▶ DIRECTIONS FOR THIS TASK:
For the data below, work out the number of lines containing the string "Table" and answer with that number only.

▶ PROVIDED DATA:
_____

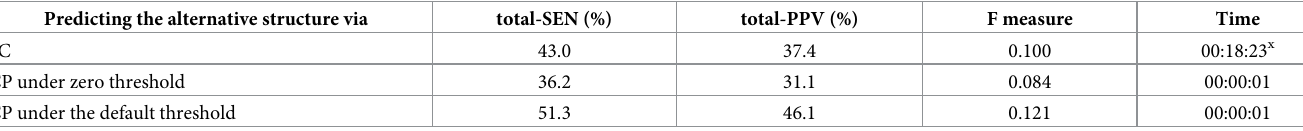
Table 1. Alternative-structure prediction performance in the Barsacchi Structural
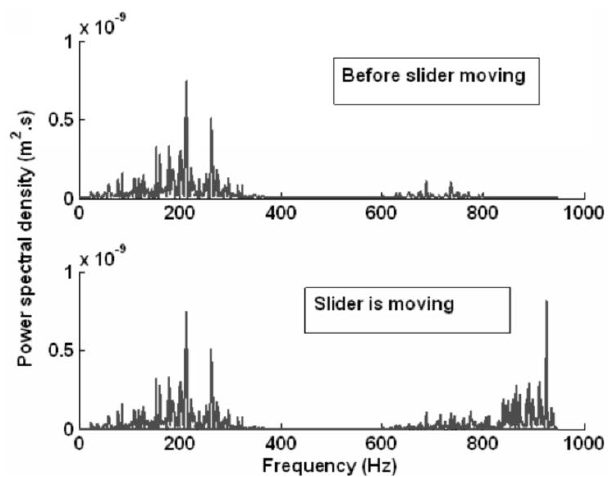
Figure 5. Measured result of the aerostatic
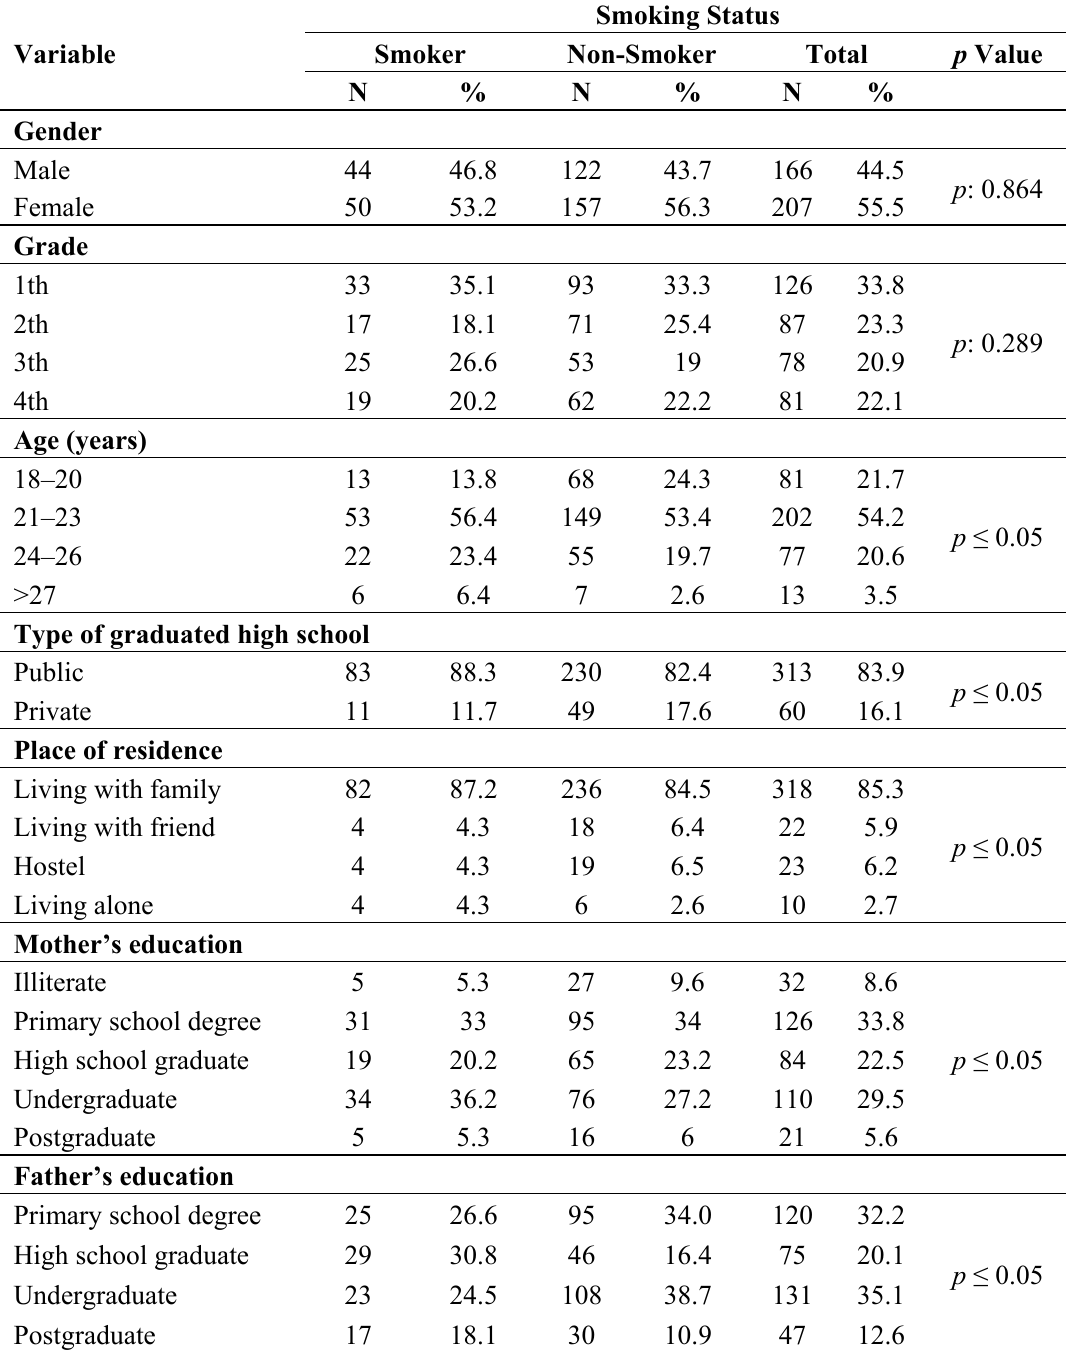
Table 1. Socio-demographic characteristics and smoking status of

_____

▶ RESULT OF THIS EXERCISE:
2